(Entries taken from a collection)
>>

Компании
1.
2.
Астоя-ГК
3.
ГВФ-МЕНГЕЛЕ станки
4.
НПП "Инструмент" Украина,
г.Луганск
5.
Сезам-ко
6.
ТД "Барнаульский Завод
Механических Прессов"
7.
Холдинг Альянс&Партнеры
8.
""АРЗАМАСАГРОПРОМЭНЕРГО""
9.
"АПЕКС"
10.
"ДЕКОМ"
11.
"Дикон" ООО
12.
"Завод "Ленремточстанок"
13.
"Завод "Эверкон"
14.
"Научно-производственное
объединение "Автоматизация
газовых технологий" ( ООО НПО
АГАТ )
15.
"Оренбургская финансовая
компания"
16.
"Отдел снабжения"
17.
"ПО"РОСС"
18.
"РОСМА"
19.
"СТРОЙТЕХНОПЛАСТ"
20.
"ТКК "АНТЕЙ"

<<
>>

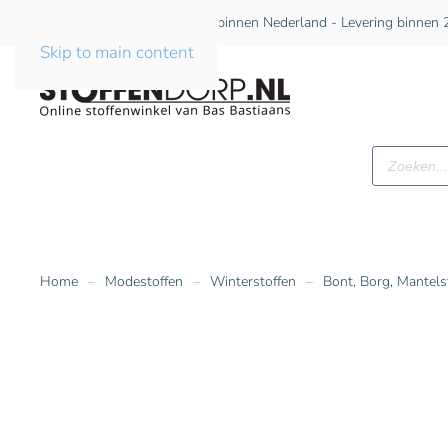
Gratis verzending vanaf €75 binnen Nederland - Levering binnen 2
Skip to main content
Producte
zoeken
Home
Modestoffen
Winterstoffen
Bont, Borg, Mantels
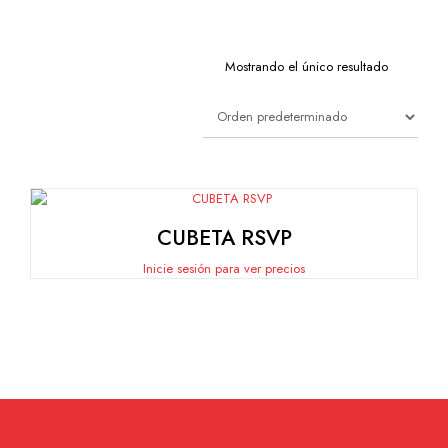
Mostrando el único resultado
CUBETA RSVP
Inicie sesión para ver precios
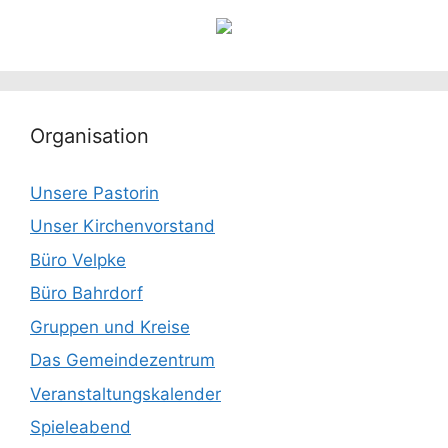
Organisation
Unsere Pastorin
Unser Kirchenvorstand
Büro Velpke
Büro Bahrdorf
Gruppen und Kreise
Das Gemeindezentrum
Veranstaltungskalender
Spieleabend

<<

== Exercise aim ==
Show the lines of the records that contain the word "Завод".

== Exercise response ==
ТД "Барнаульский Завод
"Завод "Ленремточстанок"
"Завод "Эверкон"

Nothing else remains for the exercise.